Ich bin immer ganz erschüttert, wenn ich an einem Seminar der Rentenversicherung teilnehme und in der Runde fast ausschließlich ältere und alte Männer sitzen. In meinem ver.di Landesbezirk setze ich mich dafür ein, dass im Vorfeld der Sozialwahlen Frauen angesprochen werden, damit sich das ändert. Der Clip ist ganz hervorragend geeignet, Frauen und insgesamt jüngere Menschen für eine solche Funktion zu gewinnen. Die meisten Menschen mögen Zeichentrickfilme, wichtiges Wissen wird quasi spielerisch vermittelt. Außerdem ist Viola ziemlich cool, wie sie ganz selbstverständlich und souverän über ihre Arbeit berichtet. Ich selbst habe vor einigen Jahren als Versichertenberaterin kandidiert, damit der Anteil der Frauen zunimmt. Und ich möchte jede Frau ermutigen, sich das auch zuzutrauen. Es ist toll, andere Menschen ganz konkret unterstützen zu können. Jede und jeder entwickelt in so einer Funktion dann einen eigenen Stil. Mir ist beispielsweise wichtig, dass die Versicherten ihre Formulare erst einmal selbst ausfüllen, soweit sie das eben können. Auf diese Weise werden die Betroffenen zu Beteiligten. Sie bekommen einen Eindruck davon, welche Daten erforderlich sind, sie denken über ihre Situation nach, sie entwickeln Fragen und sind dann auch am Erfolg beteiligt, wenn der Rentenantrag ohne Probleme durchgeht.

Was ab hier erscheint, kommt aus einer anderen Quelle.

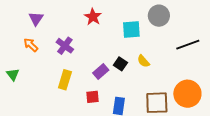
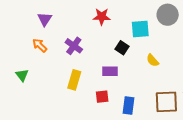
red star: (93, 17) -> (102, 17), turned -30
black square: (120, 64) -> (122, 48), moved
purple rectangle: (101, 72) -> (110, 71), turned 42

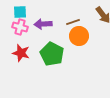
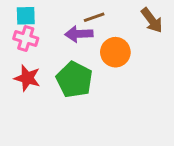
brown line: (73, 22) -> (94, 17), moved
purple arrow: (43, 24) -> (79, 34), moved

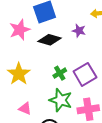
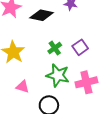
purple square: (85, 74) -> (80, 47), size x0.7

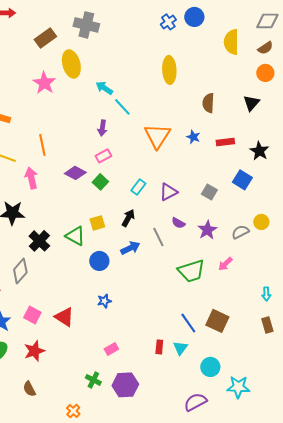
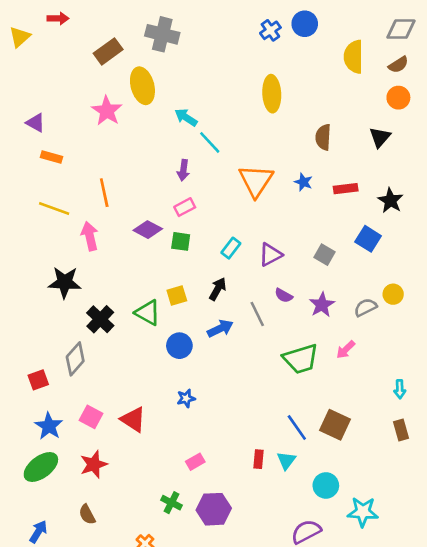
green square: (100, 182) -> (181, 241), turned -35

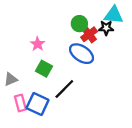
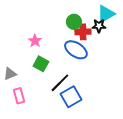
cyan triangle: (114, 15) -> (106, 14), turned -36
red cross: (89, 34) -> (83, 32), turned 35
blue square: (38, 104) -> (71, 97), moved, turned 35

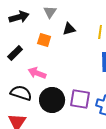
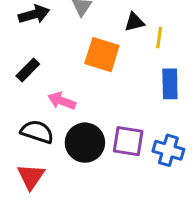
black triangle: (69, 29) -> (134, 22), moved
orange square: (44, 40) -> (102, 55), moved, size x1.6

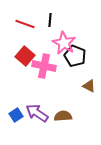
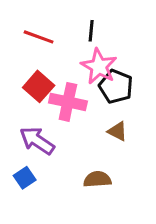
black line: (50, 20) -> (91, 31), moved
brown triangle: (89, 86) -> (117, 131), moved
purple arrow: (37, 113) -> (37, 141), moved

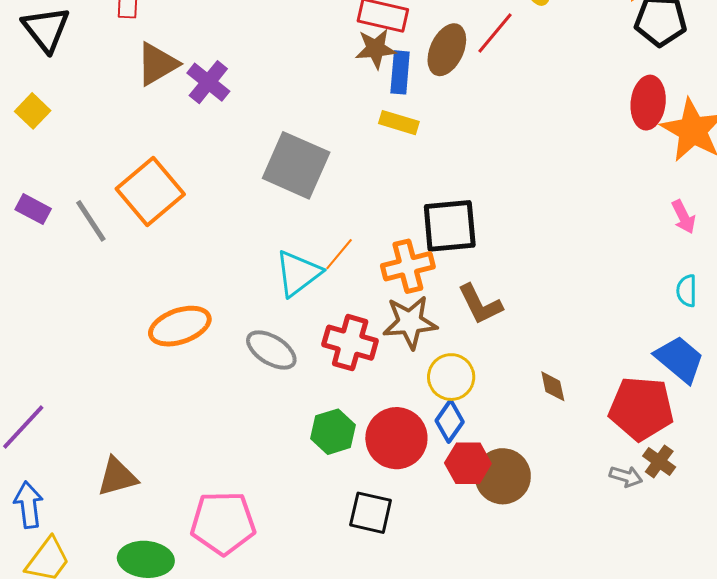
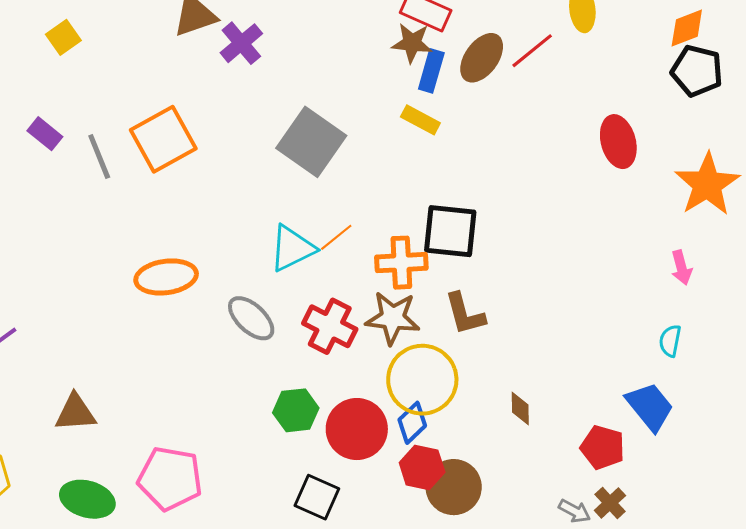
red ellipse: (648, 103) -> (618, 142), moved, turned -33
yellow circle: (451, 377) -> (422, 380), size x1.5
red pentagon: (641, 408) -> (603, 447), size x0.7

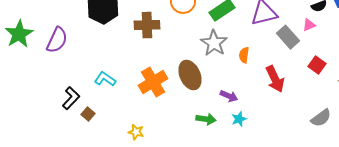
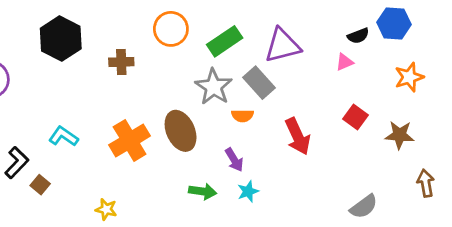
brown cross: (147, 25) -> (121, 62), size x0.7
gray rectangle: (288, 37) -> (259, 83), moved
orange semicircle: (244, 55) -> (243, 116), moved, turned -98
purple arrow: (229, 96) -> (234, 160), turned 36
gray semicircle: (321, 118) -> (364, 207), moved

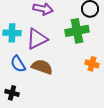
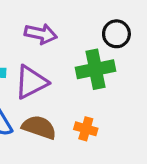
orange cross: (92, 64) -> (86, 129), moved

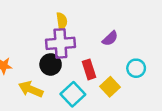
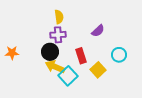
purple cross: (60, 43) -> (58, 35), size x0.7
yellow arrow: (31, 89) -> (55, 67), moved

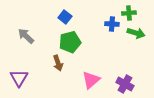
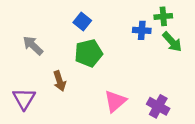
green arrow: (136, 33) -> (172, 42), turned 30
brown arrow: (58, 63) -> (59, 81), moved

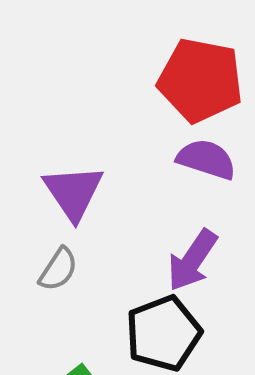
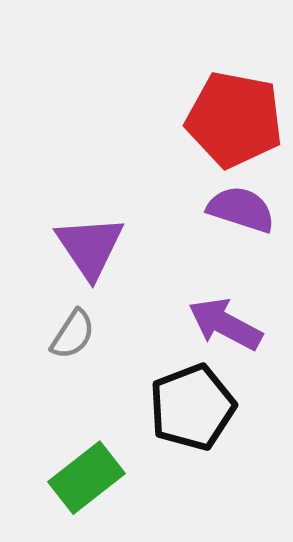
purple arrow: (192, 260) -> (225, 324), turned 84

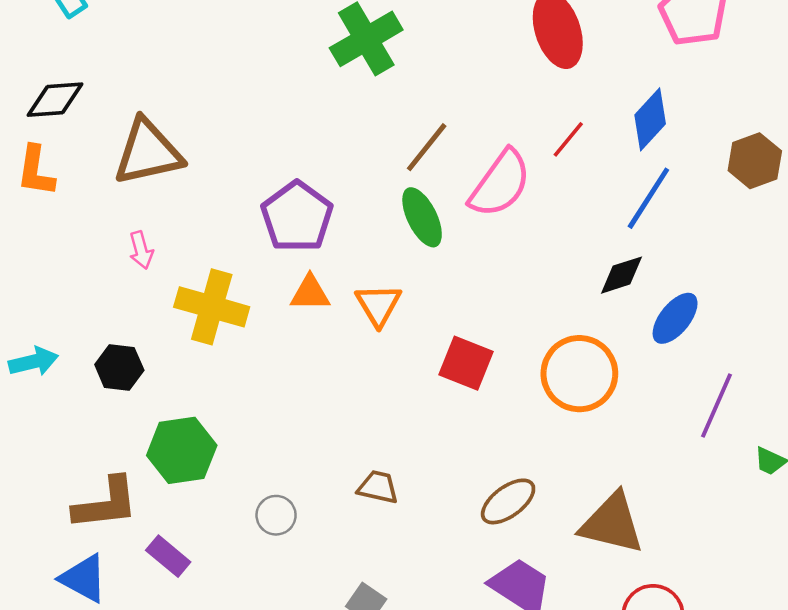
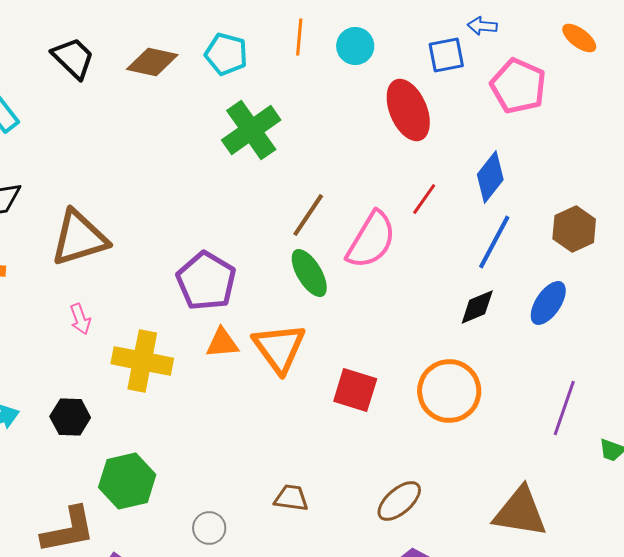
brown hexagon: (755, 161) -> (574, 229), moved
orange triangle: (378, 305) -> (279, 348), size x1.4
blue ellipse: (675, 318) -> (548, 303), moved
brown triangle: (612, 523) -> (520, 512), moved

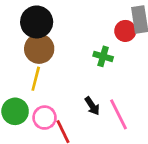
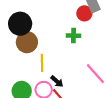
yellow line: (36, 79) -> (42, 63), moved
black arrow: (92, 106) -> (57, 81), moved

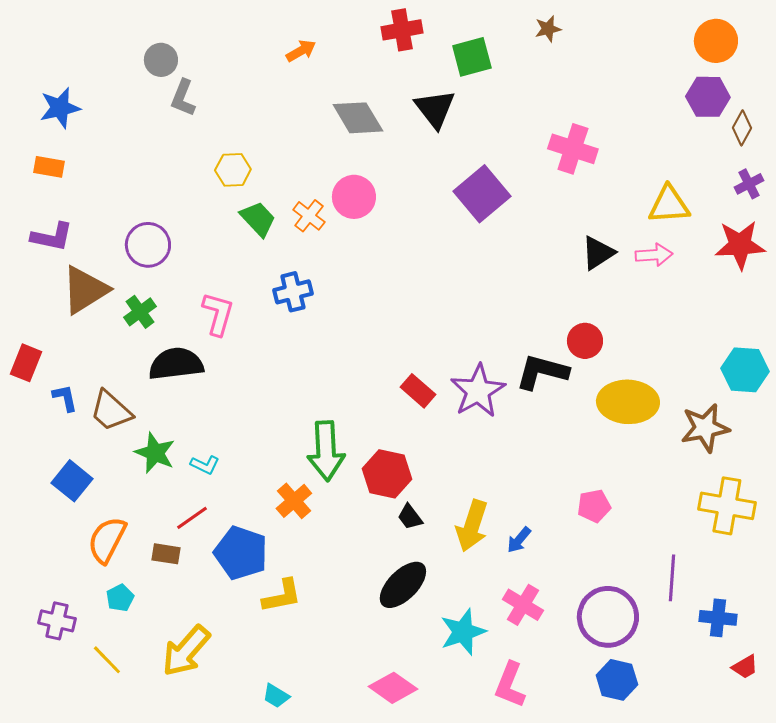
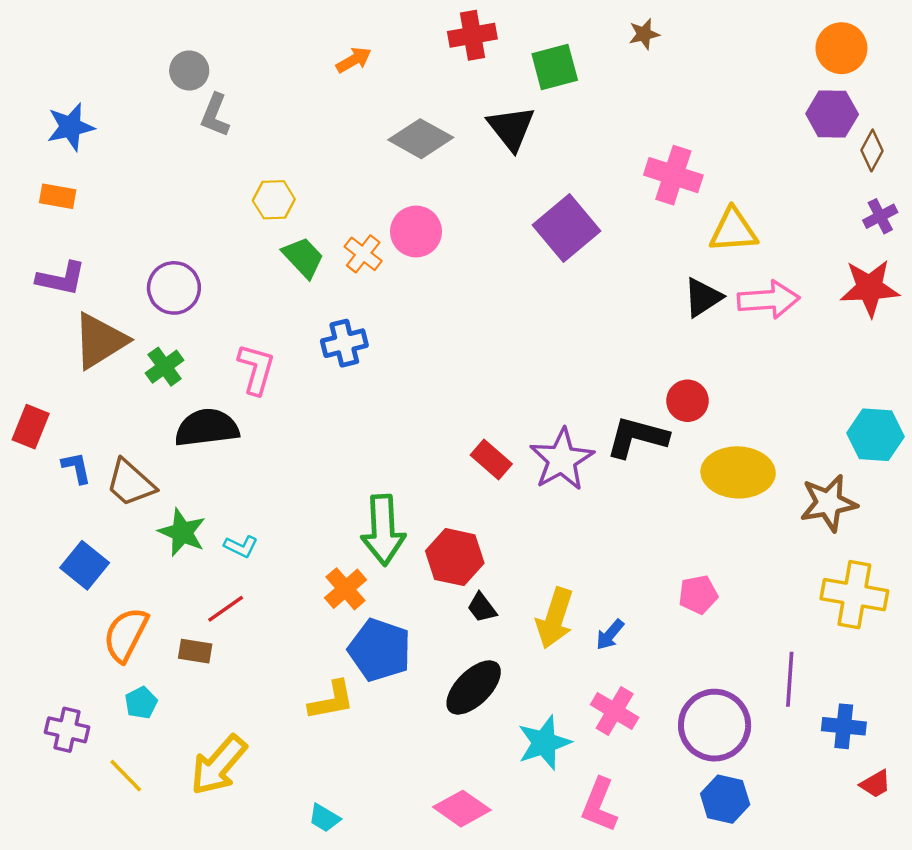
gray diamond: (358, 118) -> (421, 139), turned -30
yellow triangle: (669, 205) -> (733, 230), moved
pink arrow: (654, 255) -> (769, 300), size x1.4
blue pentagon: (241, 553) -> (380, 650), moved

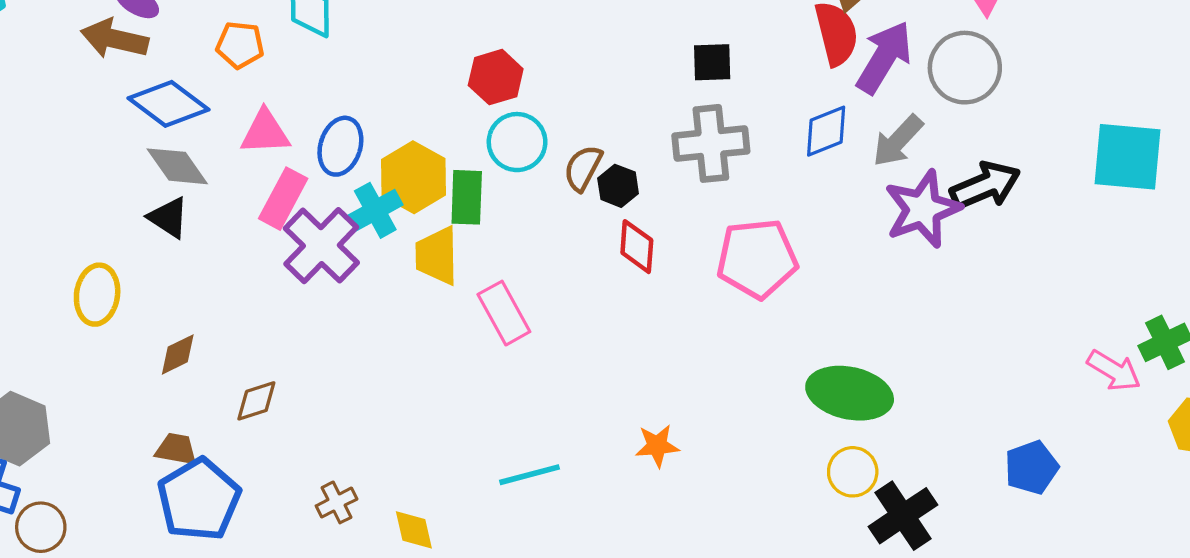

Du bist in der Selbstverwaltung der Deutschen Rentenversicherung  als Versichertenberaterin aktiv. Was war in dieser Aufgabe die spannendste Erfahrung?

Zu mir kommen auch viele ausländische Kolleg*innen, Menschen die kaum deutsch sprechen und die Formulare nicht lesen können. Häufig werden sie von ihren Töchtern und Söhnen begleitet, die dann die Übersetzung übernehmen. Vor allem die Frauen haben oft jahrelang in sozialversicherungsfreien Beschäftigungsverhältnissen gearbeitet und haben nur geringfügige Rentenansprüche. „Ein ganzes Leben gearbeitet! Und nur so wenig Rente?“ Ich mache sie dann auf die Möglichkeit der Grundsicherung aufmerksam. Aber das wollen sie nicht, auf keinen Fall Sozialhilfe oder Hartz IV! Das geht gegen ihre Ehre, gegen den Stolz.

Seit 2011 veranstaltet ver.di alljährlich im Mai den Tag der Selbstverwaltung. Dein persönliches Motto für den Tag der Selbstverwaltung 2016?

Mehr Frauen in die Selbstverwaltung – das tut der Selbstverwaltung und den Frauen gut!